The largest explained causes of the white-men-to-Hispanic-women gap include the segregation of Hispanic women into lower-paying occupations and lower-paying industries and the disparity in access to education and skills training for many Hispanic women . As of June the time period encompassed in this study — there were 23,160 confirmed cases of COVID-19 in the city of Philadelphia, which has a population size of nearly 1.6 million people.
Regardless of their level of education, white men benefit from approximately similar wage premiums—just above 20 percent. Alternatively, Hispanic women who receive a high school diploma experience a wage gap that is about 10 log points lower than Hispanic women who dropped out before graduating high school. In contrast, the benefit of some college is marginal in closing the wage gap, and the benefits of a bachelor’s degree are even smaller.
We used quality assurance procedures to monitor the fidelity of program delivery in both intervention curricula. A rater attended every AMIGAS and general health promotion session and recorded whether all activities were implemented with fidelity.
One difference between the COVID-19 recession and past recessions is in the significance of teleworking in saving jobs at the moment. Workers with a college degree or higher education are much more likely to have the option to telework – 62% could in February compared with 22% of high school graduates who did not go to college, for example. While this helped limit job losses for college graduates from February to May, their experience in the Great Recession was different – their employment was virtually unchanged from 2007 to 2009. The employment of young adult workers ages 16 to 24 has been severely impacted by the COVID-19 downturn, with one-quarter of them losing their jobs from February to May.
University Of Arizona Makes Ashford Contract Public
Born Selena Quintanilla on April 16, 1971, in Texas, the artist known as ‘Selena’ was a pop superstar who brought Mexican Tejano music to the masses. She’s one of the most influential Latin artists of all time, winning a Grammy award in 1993 and a gold record in 1994 with Amor Prohibido.
In log points, the aggregation of the Hispanic woman penalty and the white man premium is equivalent to the total white-men-to-Hispanic-women gap, and their relative magnitudes can be used to calculate the percentage point contribution of each component to the aggregate gap. Importantly, both models confirm the empirical evidence presented by Paul, Zaw, Hamilton, and Darity of the role of intersectionality in the labor market. Specifically, Hispanic women’s total wage gap (40 percent, as calculated with Paul et al.’s specification) is larger than the addition of their gender wage gap with Hispanic men and their ethnic wage gap with white women . Hispanic workers are one of the fastest-growing populations in the labor force, yet many are still held back by structural disparities and discrimination that result in low wages and other negative labor market outcomes.
Before developing the AMIGAS adaptation, we conducted 3 focus groups with ethnically and culturally diverse Latina women to explore the factors that increased their HIV risks. We collected ethnographic data on their beliefs related to gender and social norms and sexual communication, as well as their knowledge and misconceptions concerning HIV.
All estimates are nonseasonally adjusted because seasonal adjustment factors are not available for many of the demographic groups included in this report. The COVID-19 recession, barely three months old, has had a sharp and severe impact on the employment of American workers. This report focuses on how the downturn affected the employment of major demographic groups of workers. While many American workers are hopeful they will get their old jobs back, analysts are unsure of the depth of the recession and the shape of the recovery that may follow.
Only 1 in 3 Hispanic women are aware of the threat heart disease poses to women in the United States. Concise enough to be a reference guide, yet meaty enough I coudln’t put it down, Sylvia Mendoza’s choice of Latina women and the material she selects to highlight for each, make a compelling read. From Malinche to Selena, we learn who and what drove the lives, passions and successes of these amazing, but often overlooked women. From trailblazers to entertainers, doctors to activists and leaders, the glimpses into their lives educate and inspire.

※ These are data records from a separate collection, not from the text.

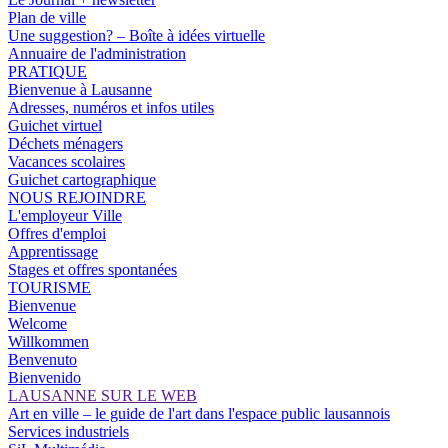
Plan de ville
Une suggestion? – Boîte à idées virtuelle
Annuaire de l'administration
PRATIQUE
Bienvenue à Lausanne
Adresses, numéros et infos utiles
Guichet virtuel
Déchets ménagers
Vacances scolaires
Guichet cartographique
NOUS REJOINDRE
L'employeur Ville
Offres d'emploi
Apprentissage
Stages et offres spontanées
TOURISME
Bienvenue
Welcome
Willkommen
Benvenuto
Bienvenido
LAUSANNE SUR LE WEB
Art en ville – le guide de l'art dans l'espace public lausannois
Services industriels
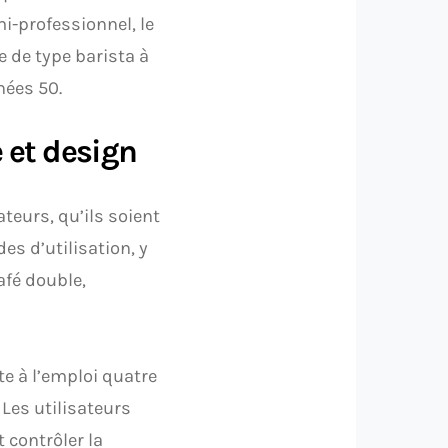
i-professionnel, le
e de type barista à
nées 50.
 et design
teurs, qu’ils soient
es d’utilisation, y
afé double,
e à l’emploi quatre
Les utilisateurs
 contrôler la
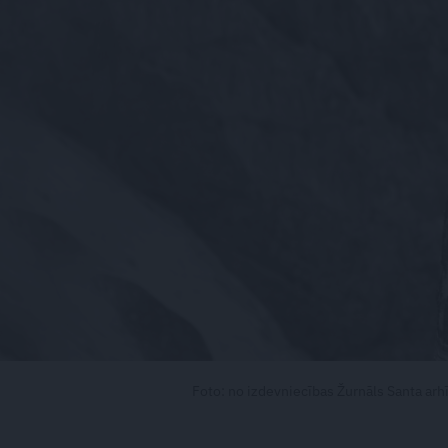
Foto: no izdevniecības Žurnāls Santa arh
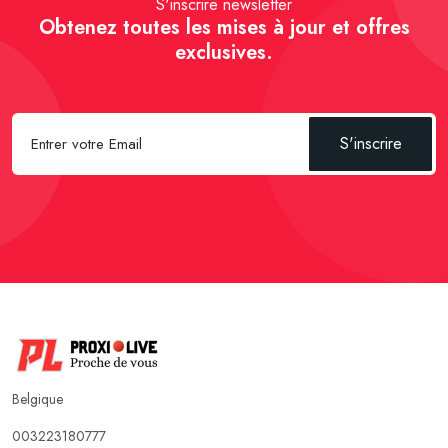
S'inscrire newsletter
Obtenez toutes les mises à jour et offres
exclusives.
S'inscrire
Belgique
003223180777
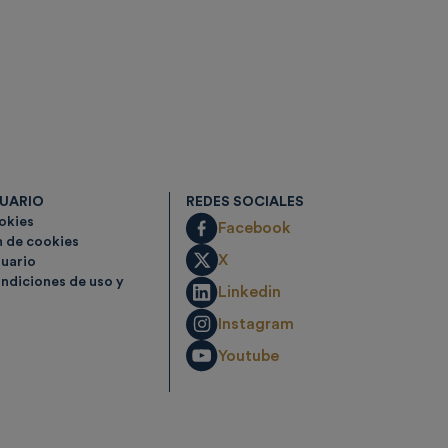
SUARIO
REDES SOCIALES
ookies
Facebook
n de cookies
X
suario
ndiciones de uso y
Linkedin
Instagram
Youtube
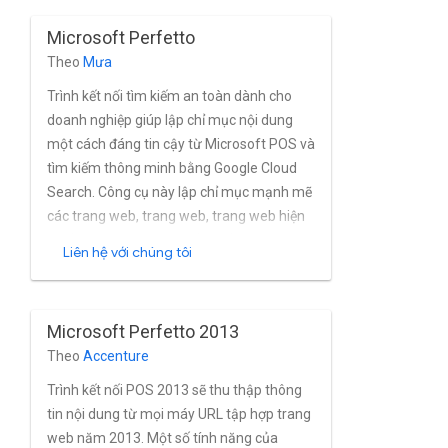
quản lý quyền tích hợp của MediaWiki,
Microsoft Perfetto
cũng như MediaWiki dựa trên Active
Theo
Mưa
Directory và các thư mục khác luôn miễn
phí.
Trình kết nối tìm kiếm an toàn dành cho
doanh nghiệp giúp lập chỉ mục nội dung
một cách đáng tin cậy từ Microsoft POS và
tìm kiếm thông minh bằng Google Cloud
Search. Công cụ này lập chỉ mục mạnh mẽ
các trang web, trang web, trang web hiện
đại (dành cho 2016 trở về sau) và các
Liên hệ với chúng tôi
trang cổ điển, trang wiki, tài liệu OneNote,
các mục trong danh sách, việc cần làm,
mục trong lịch, tệp đính kèm và tệp từ Các
Microsoft Perfetto 2013
phiên bản AppSheet tại cơ sở gần như
Theo
Accenture
theo thời gian thực. Trình kết nối hỗ trợ đầy
đủ cho người dùng và nhóm tích hợp của
Trình kết nối POS 2013 sẽ thu thập thông
Microsoft Perfetto quản lý, cũng như
tin nội dung từ mọi máy URL tập hợp trang
Active Directory và nhà cung cấp OAuth
web năm 2013. Một số tính năng của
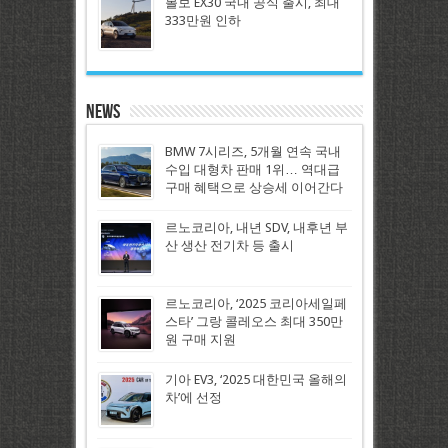
볼보 EX30 국내 공식 출시, 최대
333만원 인하
News
BMW 7시리즈, 5개월 연속 국내
수입 대형차 판매 1위… 역대급
구매 혜택으로 상승세 이어간다
르노코리아, 내년 SDV, 내후년 부
산 생산 전기차 등 출시
르노코리아, ‘2025 코리아세일페
스타’ 그랑 콜레오스 최대 350만
원 구매 지원
기아 EV3, ‘2025 대한민국 올해의
차’에 선정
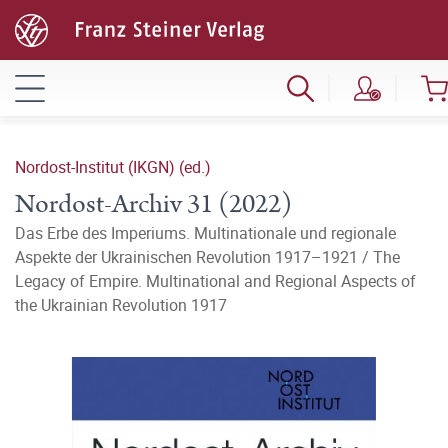
Nordost-Institut (IKGN) (ed.)
Nordost-Archiv 31 (2022)
Das Erbe des Imperiums. Multinationale und regionale
Aspekte der Ukrainischen Revolution 1917–1921 / The
Legacy of Empire. Multinational and Regional Aspects of
the Ukrainian Revolution 1917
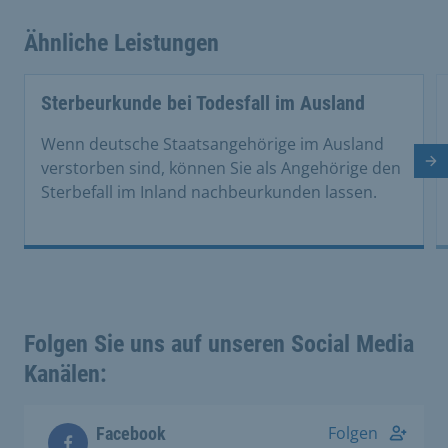
Ähnliche Leistungen
Sterbeurkunde bei Todesfall im Ausland
Wenn deutsche Staatsangehörige im Ausland
verstorben sind, können Sie als Angehörige den
Nä
Sterbefall im Inland nachbeurkunden lassen.
Folgen Sie uns auf unseren Social Media
Kanälen:
Folgen
Facebook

We found this evidence despite our conservative analytic approach, which controlled for potential concurrent but unrelated trends that might affect preterm birth. In other words, we observed an increase in Latina preterm births over and above levels expected from preterm birth in the general population.
Moreover, these statistics apply to Hispanics that have not recently migrated to the United States, implying that the American education system is not meeting the needs of Latino students as a population. The Institute for Women’s Policy Research shows in a study in 2008, that https://www.graindpirate.fr/wish-to-know-more-about-sexy-cuban-women/ Latina immigrants residing in Phoenix, Northern Virginia, and Atlanta all have a lower high school completion rates when compared to their male Latino immigrant counterparts. Latinas also fall behind Latino immigrants in their likelihood to attend 1–4 years of college.
(The incidence is even less in Hispanic/Latina women who were not born in the country.) But those statistics can be deceiving. Latinx cultural values can trigger mental health issues in the lives of Latinx women and cause them to underutilize mental health services as compared to the general population. About one in four Latina teenagers have thought about committing suicide, a rate higher than Latino teenage counterparts, according to Salud America!